Tyrosine concentration was 0.125−1.0mM and
The DMPH ₄ concentration was set at 0.1-0.5mM. In test animals receiving haloperidol with or without tyrosine, the
Km of Tyrosine Hydroxylase for DMPH ₄
The value was significantly low (P<0.001; t-test by this researcher). Furthermore, these data support the validity of the following hypothesis. That is, tyrosine hydroxylase cannot always be saturated with its amino acid substrates in the body; in other words, as a result of occlusion (blockage) of dopamine receptors (by haloperidol), it absorbs dopamine more than it normally would. In animals with brains that synthesize more, the hypothesis that tyrosine hydroxylase cannot always be saturated with its amino acid substrate in the body seems justified. Furthermore, the following can be easily understood from the above data. i.e. (by tyrosine administration)
By increasing the saturation of the enzymes, not only the amount of dopa, catecholamine neurotransmitters and dopamine produced, but also the amount of these transmitters released can be further increased. By controlling the synthesis and release of dopamine with tyrosine, the following diseases can be treated: diseases in which excitation of dopaminergic neurons often occurs, such as Parkinson's disease after administration of halperidol.

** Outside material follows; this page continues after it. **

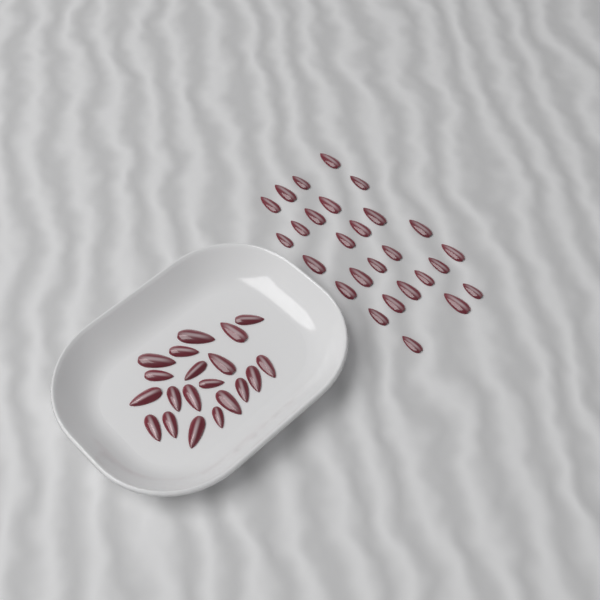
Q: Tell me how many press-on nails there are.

[Brief explanation of drawings]

FIG. 1 is a graph showing the results of experiments described in Examples. FIG. 2 is a graph showing the results of experiments described in Examples.

Claims (1)

[Scope of Claims] 1. A composition for controlling the amount of dopamine or norepinephrine released into the synapse in the brain of a patient with a disease associated with a deficiency of dopamine or norepinephrine in the brain synapse, the composition comprising: a plasma level of tyrosine or norepinephrine; A neutral amino acid containing an effective amount of tyrosine, phenylalanine, or a mixture of tyrosine and phenylalanine to control the amount of phenylalanine to produce corresponding amounts of dopamine and/or norepinephrine in the brain. A composition comprising a formulation and administered to a patient at a dosage of 5 to 200 mg/Kg of patient. 2. A drug that has the effect of increasing or decreasing dopaminergic nerve conduction when administered to a human body having active dopamine-releasing neuron, and tyrosine, phenylalanine, or a mixture of tyrosine and phenylalanine, and The composition according to claim 1, characterized in that it contains a neutral amino acid preparation having a composition that increases or decreases . 3. Contains a drug that increases or decreases dopaminergic nerve conduction when administered to the human body, and tyrosine, phenylalanine, or a mixture of tyrosine and phenylalanine, with or without other neutral amino acids. and a neutral amino acid preparation capable of increasing or decreasing the amount of norepinephrine in the brain.